US 12,153,588 B2
	Multimodal analysis for content item semantic retrieval and identification
Peter Martigny, San Francisco, CA (US); Fedor Bartosh, San Jose, CA (US); Danish Shaikh, Dale City, CA (US); Vinh Nguyen, San Jose, CA (US); Manasi Deshmukh, San Jose, CA (US); Ratul Ray, Santa Clara, CA (US); Nitish Aggarwal, Sunnyvale, CA (US); Srimaruti Manoj Nimmagadda, Saratoga, CA (US); Kapil Kumar, London (GB); and Sameer Girolkar, San Jose, CA (US)
Assigned to ROKU, INC., San Jose, CA (US)
Filed by ROKU, INC., San Jose, CA (US)
Filed on Feb. 10, 2023, as Appl. No. 18/167,724.
Prior Publication US 2024/0273105 A1, Aug. 15, 2024
Int. Cl. G06F 16/2457 (2019.01); G06F 16/242 (2019.01); G06F 16/9535 (2019.01)
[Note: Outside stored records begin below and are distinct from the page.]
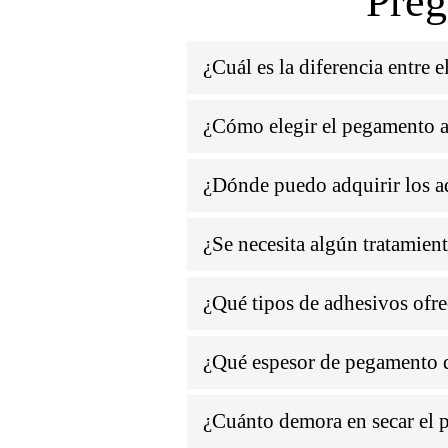
Preg
¿Cuál es la diferencia entre 
¿Cómo elegir el pegamento a
¿Dónde puedo adquirir los a
¿Se necesita algún tratamient
¿Qué tipos de adhesivos ofre
¿Qué espesor de pegamento d
¿Cuánto demora en secar el 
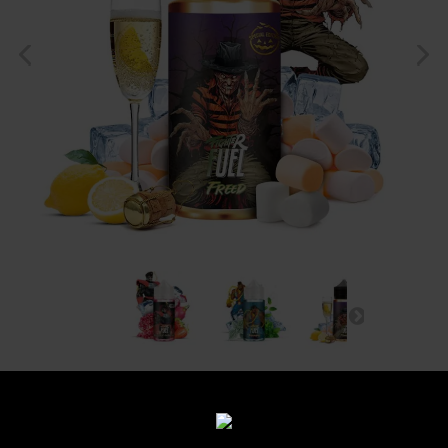
Fighter Fuel 100 ml
Découvrir les autres produits de la marque Maison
CPC G06F 16/24578 (2019.01) [G06F 16/243 (2019.01); G06F 16/9535 (2019.01)]

20 Claims

1. A computer-implemented method, comprising:

generating for each content item of a plurality of content items of a repository, based on a similarity between a first vector for an embedding indicative of a first data type generated from a query associated with the plurality of content items and a first respective vector for an embedding indicative of the first data type generated for the content item input to a first predictive model trained to identify the similarity between the embedding indicative of the first data type generated from the query and the embedding indicative of the first data type generated for the content item, a respective first similarity score, and

generating for each content item of the plurality of content items, based on a similarity between a second vector for an embedding indicative of a second data type generated from the query and a second respective vector for an embedding indicative of the second data type generated for the content item input to a second predictive model trained to identify the similarity between the embedding indicative of the second data type generated from the query and the embedding indicative of the second data type generated for the content item, a respective second similarity score,

wherein the first predictive model and the second predictive model are trained via a training method comprising:

training the first predictive model on a first data set comprising labeled data indicating at least one candidate embedding-to-embedding pairing for the first data type, and the second predictive model on a second data set comprising labeled data indicating at least one candidate embedding-to-embedding pairing for the second data type,

generating a set of parameters for predicting data type-to-data type pairings based on the training,

introducing an unlabeled data set for another plurality of content items into the first predictive model and the second predictive model,

applying the set of parameters to the unlabeled data set, and

generating the respective first similarity scores and the respective second similarity scores based on the applied set of parameters;

normalizing, for each content item of the plurality of content items, the respective first similarity score and the respective second similarity score into a respective normalized similarity score;

identifying, based on the respective normalized similarity scores for the plurality of content items, a set of content items of the plurality of content items with respective normalized similarity scores that satisfy a similarity score threshold;

generating, based on an amount of tokenized keywords from the query mapped to respective tokenized keywords from a respective description of each content item of the plurality of content items, a respective mapping score for each content item of the plurality of content items;

identifying a set of content items of the plurality of content items with respective mapping scores that satisfy a mapping score threshold; and

outputting an indication of content items that are identified in the set of content items with respective normalized similarity scores that satisfy the similarity score threshold and identified in the set of content items with respective mapping scores that satisfy the mapping score threshold.